El Activo Eje del Cono Sur
Claudio Fuentes
La Tercera, 5 de febrero, 2005
En los últimos veinte años, en América Latina ha aumentado la pobreza, se ha incrementado la brecha entre ricos y pobres y se ha intensificado el impacto de las crisis económicas. Las políticas de apertura económica impulsadas desde mediados de los 70 no se han traducido en mejoras significativas. Chile parece una excepción, que en parte se explica por la adecuada inversión estatal en planes sociales.
Esta década inauguró una ola de gobiernos socialdemócratas que comenzaron a dominar la escena política del Cono Sur, con Chile (2000), Argentina (2002), Brasil (2003) y ahora Uruguay. Algunos creen que es mera coincidencia, ya que Ricardo Lagos llegó al poder con un estrecho margen y Néstor Kirchner emergió después de una grave crisis. Pero esta tendencia se explica más bien por el descontento social predominante a fines de la década de los 90.
Los cuatro casos presentan características similares. En primer lugar, se trata de gobiernos que accedieron al poder gracias a organizaciones políticas relativamente fuertes. En Chile, Argentina y Uruguay aquello no es novedad. Sin embargo, en el caso de Brasil se trata de un fenómeno nuevo de reconfiguración del mapa político sobre la base de un partido de fuerte arraigo social y organizado regionalmente, como es el PT.
En segundo lugar, los cuatro líderes han demostrado tener altos niveles de pragmatismo. Saben que el desafío de la gobernabilidad pasa por la articulación de intereses entre los actores sociales, los empresarios y el sistema internacional. En la medida en que los gobernantes son capaces de establecer un pacto social de gobernabilidad, se generan bases de negociación para el mejoramiento de las condiciones de vida de la población.

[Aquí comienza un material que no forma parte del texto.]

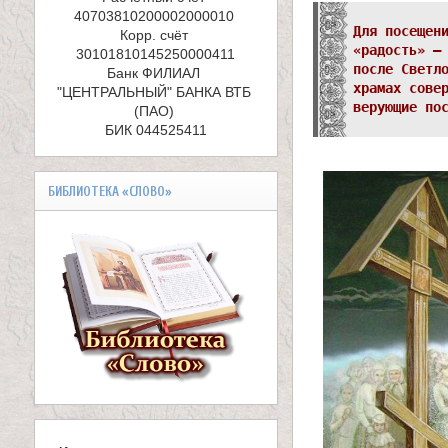
е
40703810200002000010 

л
Для посещен
Корр. счёт 
«радость» –
и
после Светл
Банк ФИЛИАЛ 
храмах сове
"ЦЕНТРАЛЬНЫЙ" БАНКА ВТБ 
к
верующие по
(ПАО) 

БИК 044525411
о
м
БИБЛИОТЕКА «СЛОВО»
у
ч
е
н
и
к
а
В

Finalmente, en los casos de Chile, Argentina y Brasil, los mandatarios han aplicado políticas moderadas en materia fiscal y financiera, lo que ha incrementado los niveles de confianza de los empresarios nacionales y fuera de sus fronteras.
Los dilemas que enfrentan estos cuatro países son diversos. Existe un importante desafío de concertación vinculado a la deuda externa. Argentina, Uruguay y Brasil son percibidos como vulnerables, principalmente -aunque no exclusivamente- por su nivel de endeudamiento. Mientras Chile exhibe el nivel de riesgo-país más bajo de su historia (61 puntos), Brasil y Uruguay se aproximan a los 390 puntos y Argentina todavía es percibido como el más riesgoso de Sudamérica, con 4.705 puntos.
Un segundo desafío es la concertación de política internacional. El acuerdo político del ABC (Argentina, Brasil y Chile) en los últimos meses ha alcanzado niveles insospechados, particularmente en lo referido a la reunión de ministros de Defensa del hemisferio, la crisis de Haití, la participación de Argentina en el Consejo de Seguridad de Naciones Unidas y el apoyo a la candidatura del ministro Insulza para la OEA. A esta tendencia seguramente se sumará Tabaré Vásquez, de Uruguay, quien ha manifestado su interés por estrechar sus relaciones con el Cono Sur.
Si bien existen altos niveles de sintonía en temas de la agenda internacional, el desafío mayor se encuentra en la agenda internacional "cercana", esto es, Bolivia y el Mercosur. Aquí los intereses tienden a distanciar a los gobernantes y a reducir los espacios de maniobra para la negociación. A esto debe agregarse la relación con Estados Unidos, que ciertamente pasará por cuánto interés tenga Brasil en sentarse a negociar condiciones para el libre comercio con la potencia del norte.
Un hecho no menor es la posibilidad de constituir un referente del Cono Sur que contribuya a la solución del conflicto colombiano y, de paso, del colombiano-venezolano. América del Sur ha estado relativamente ausente de la solución del conflicto en Colombia y quizás sea un buen momento para facilitar condiciones de diálogo en dicho país. La experiencia del Cono Sur en Haití marcó una transición desde la diplomacia del discurso de la integración, hacia una diplomacia de las acciones concertadas.